Hitzewallungen und Schlafstörungen können typische Anzeichen für die beginnenden Wechseljahre sein.
Vor allem Frauen zwischen dem 45. und dem 60. Lebensjahr sind häufig von den Folgen der Hormonumstellung betroffen; typische Symptome sind:
Immer wiederkehrende Hitzewallungen mit zum Teil starken Schweißausbrüchen, Gewichtszunahme, Schlafstörungen, depressive Verstimmungen sowie Konzentrationsbeschwerden.
Auch Scheidentrockenheit sowie eine verminderte Libido können in den Wechseljahren verstärkt auftreten, das Thromboserisiko sowie die Gefahr von Schlaganfällen und Herzinfarkten kann deutlich ansteigen.
Sprechen Sie bei auftretenden Symptomen auf jeden Fall mit Ihrem Frauenarzt/ Ihrer Frauenärztin über die Problematik!
Je nach Stärke der Beschwerden kann über eine Hormonsubstitution nachgedacht werden – bei weniger ausgeprägten Symptomen kann auch schon mit pflanzlichen Mitteln viel erreicht werden.
Hierzu zählen unter anderem:
Johanniskraut bei depressiven Verstimmungen,
Salbei bei Hitzewallungen und starken Schweißausbrüchen sowie
Isoflavone, die eine schwach hormonartige ( Östrogen ) Wirkung zeigen.

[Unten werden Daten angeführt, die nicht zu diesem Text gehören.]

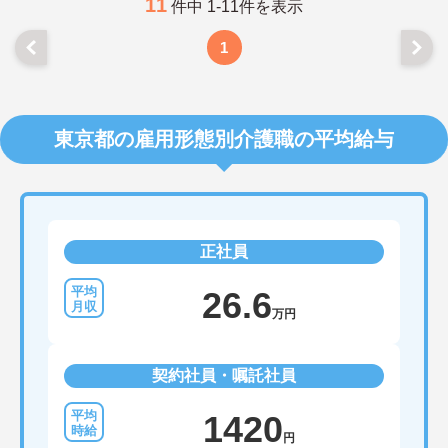
います。
11
件中 1-11件を表示
ご興味をお持ちの方には詳細の情報や面接のポイン
トをお伝えしますのでお気軽にお問い合わせくださ
1
いませ。
東京都の雇用形態別介護職の平均給与
正社員
26.6
万円
契約社員・嘱託社員
1420
円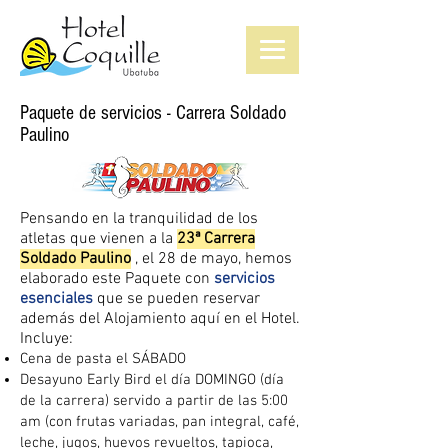
Paquete de servicios - Carrera Soldado
Paulino
Pensando en la tranquilidad de los
atletas que vienen a la
23ª Carrera
Soldado Paulino
, el 28 de mayo, hemos
elaborado este Paquete con
servicios
esenciales
que se pueden reservar
además del Alojamiento aquí en el Hotel.
Incluye:
Cena de pasta el SÁBADO
Desayuno Early Bird el día DOMINGO (día
de la carrera) servido a partir de las 5:00
am (con frutas variadas, pan integral, café,
leche, jugos, huevos revueltos, tapioca,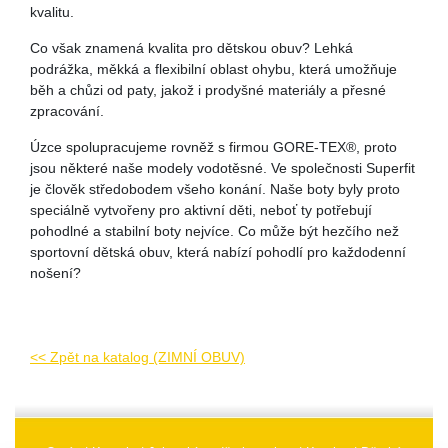
kvalitu.
Co však znamená kvalita pro dětskou obuv? Lehká
podrážka, měkká a flexibilní oblast ohybu, která umožňuje
běh a chůzi od paty, jakož i prodyšné materiály a přesné
zpracování.
Úzce spolupracujeme rovněž s firmou GORE-TEX®, proto
jsou některé naše modely vodotěsné. Ve společnosti Superfit
je člověk středobodem všeho konání. Naše boty byly proto
speciálně vytvořeny pro aktivní děti, neboť ty potřebují
pohodlné a stabilní boty nejvíce. Co může být hezčího než
sportovní dětská obuv, která nabízí pohodlí pro každodenní
nošení?
<< Zpět na katalog (ZIMNÍ OBUV)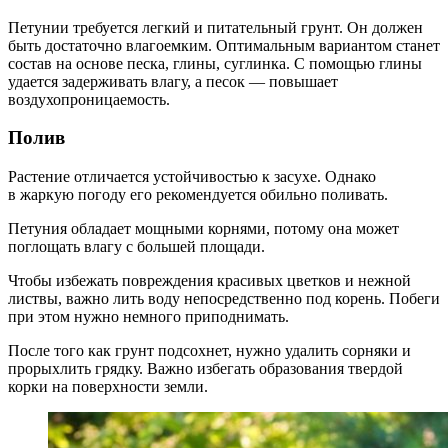
Петунии требуется легкий и питательный грунт. Он должен
быть достаточно влагоемким. Оптимальным вариантом станет
состав на основе песка, глины, суглинка. С помощью глины
удается задерживать влагу, а песок — повышает
воздухопроницаемость.
Полив
Растение отличается устойчивостью к засухе. Однако
в жаркую погоду его рекомендуется обильно поливать.
Петуния обладает мощными корнями, потому она может
поглощать влагу с большей площади.
Чтобы избежать повреждения красивых цветков и нежной
листвы, важно лить воду непосредственно под корень. Побеги
при этом нужно немного приподнимать.
После того как грунт подсохнет, нужно удалить сорняки и
прорыхлить грядку. Важно избегать образования твердой
корки на поверхности земли.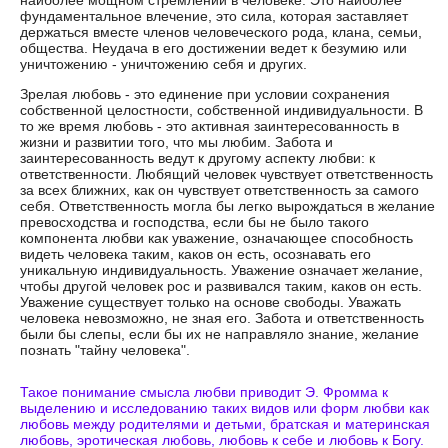
наиболее мощном стремлении в человеке. Это наиболее
фундаментальное влечение, это сила, которая заставляет
держаться вместе членов человеческого рода, клана, семьи,
общества. Неудача в его достижении ведет к безумию или
уничтожению - уничтожению себя и других.
Зрелая любовь - это единение при условии сохранения
собственной целостности, собственной индивидуальности. В
то же время любовь - это активная заинтересованность в
жизни и развитии того, что мы любим. Забота и
заинтересованность ведут к другому аспекту любви: к
ответственности. Любящий человек чувствует ответственность
за всех ближних, как он чувствует ответственность за самого
себя. Ответственность могла бы легко вырождаться в желание
превосходства и господства, если бы не было такого
компонента любви как уважение, означающее способность
видеть человека таким, каков он есть, осознавать его
уникальную индивидуальность. Уважение означает желание,
чтобы другой человек рос и развивался таким, каков он есть.
Уважение существует только на основе свободы. Уважать
человека невозможно, не зная его. Забота и ответственность
были бы слепы, если бы их не направляло знание, желание
познать "тайну человека".
Такое понимание смысла любви приводит Э. Фромма к
выделению и исследованию таких видов или форм любви как
любовь между родителями и детьми, братская и материнская
любовь, эротическая любовь, любовь к себе и любовь к Богу.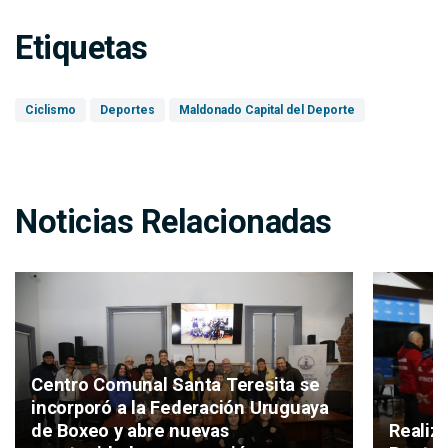
Etiquetas
Ciclismo
Deportes
Maldonado Capital del Deporte
Noticias Relacionadas
Centro Comunal Santa Teresita se
incorporó a la Federación Uruguaya
de Boxeo y abre nuevas
Realiz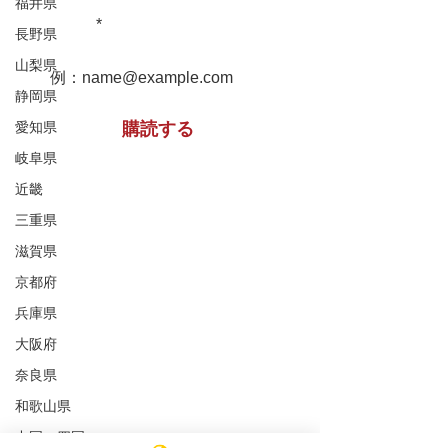
堀家住宅 兵庫
福井県
重文民家についての情報をお届け
松浦家住宅 秋田県
します！
長野県
山梨県
静岡県
愛知県
購読する
岐阜県
近畿
※購読登録により、当サイトからのメール送信に
三重県
同意いただいたものといたします
滋賀県
京都府
特定非営利活動法人 ​全国重文民家の集い
兵庫県
事務所所在地
（Office）
大阪府
〒591-8037
大阪府堺市北区百舌鳥赤畑町4丁349番地
奈良県
（髙林事務所内）
和歌山県
4-349 Mozuakahata-cho,Kita-
中国・四国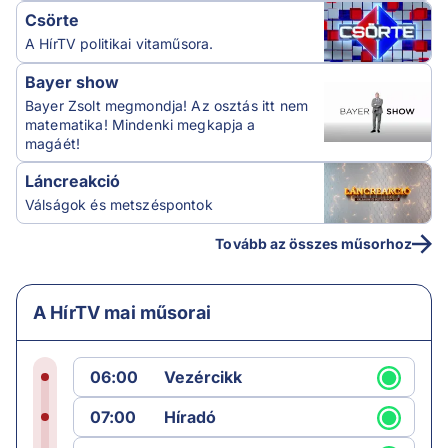
Csörte
A HírTV politikai vitaműsora.
Bayer show
Bayer Zsolt megmondja! Az osztás itt nem
matematika! Mindenki megkapja a
magáét!
Láncreakció
Válságok és metszéspontok
Tovább az összes műsorhoz
A HírTV mai műsorai
06:00
Vezércikk
07:00
Híradó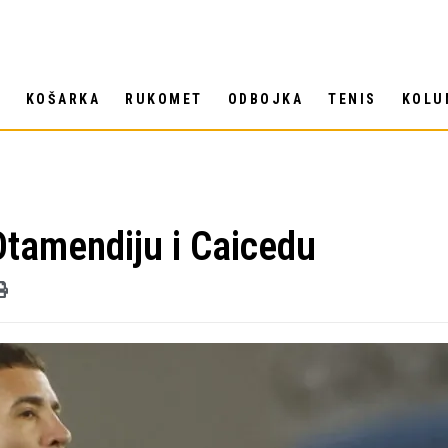
T
KOŠARKA
RUKOMET
ODBOJKA
TENIS
KOLU
Otamendiju i Caicedu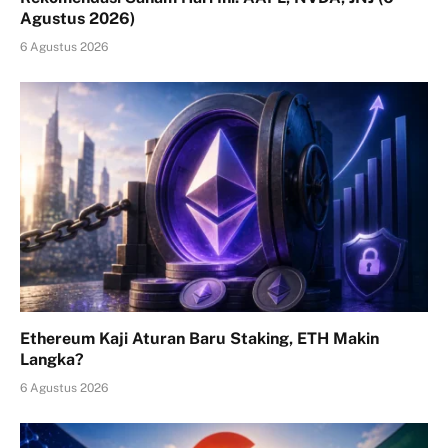
Agustus 2026)
6 Agustus 2026
Ethereum Kaji Aturan Baru Staking, ETH Makin
Langka?
6 Agustus 2026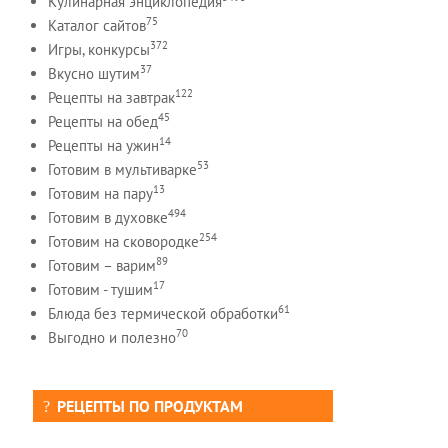
Кулинарная энциклопедия
75
Каталог сайтов
372
Игры, конкурсы
37
Вкусно шутим
122
Рецепты на завтрак
45
Рецепты на обед
14
Рецепты на ужин
53
Готовим в мультиварке
13
Готовим на пару
494
Готовим в духовке
254
Готовим на сковородке
89
Готовим – варим
17
Готовим - тушим
61
Блюда без термической обработки
70
Выгодно и полезно
РЕЦЕПТЫ ПО ПРОДУКТАМ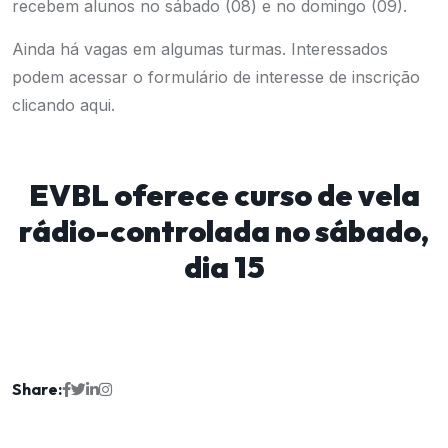
recebem alunos no sábado (08) e no domingo (09).
Ainda há vagas em algumas turmas. Interessados
podem acessar o formulário de interesse de inscrição
clicando aqui
.
EVBL oferece curso de vela
rádio-controlada no sábado,
dia 15
Share: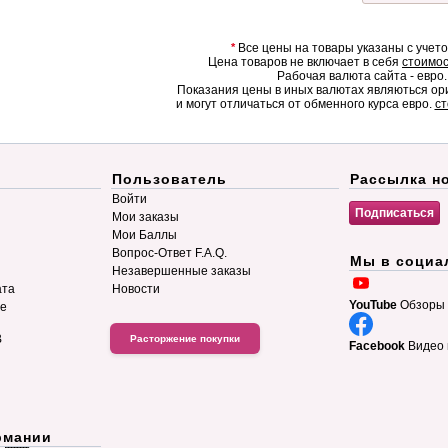
*
Все цены на товары указаны с учет
Цена товаров не включает в себя
стоимос
Рабочая валюта сайта - евро.
Показания цены в иных валютах являються о
и могут отличаться от обменного курса евро.
ст
Пользователь
Рассылка н
Войти
Мои заказы
Мои Баллы
Вопрос-Ответ F.A.Q.
Мы в социа
Незавершенные заказы
ата
Новости
YouTube
Обзоры 
ие
B
Расторжение покупки
Facebook
Видео 
рмании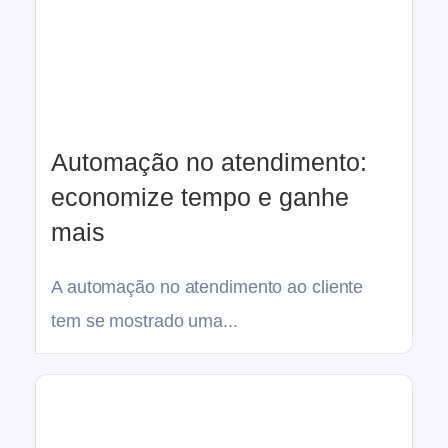
Automação no atendimento:
economize tempo e ganhe
mais
A automação no atendimento ao cliente
tem se mostrado uma...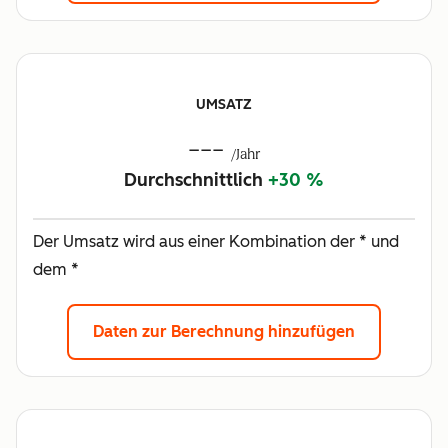
UMSATZ
---
/Jahr
Durchschnittlich
+30 %
Der Umsatz wird aus einer Kombination der * und
dem *
Daten zur Berechnung hinzufügen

Auch eine Vielzahl von verschiedenen Vitaminen, Mineralien sowie wertvollen Spurenelementen , die direkt auf das Bedürfnis von Frauen in den Wechseljahren abgestimmt sind, tragen erheblich zu einem verbessertem Lebensgefühl bei.
Die Beschwerden können damit vermindert werden und “Frau” kann das Leben wieder mehr genießen und ihren Alltag besser bewältigen!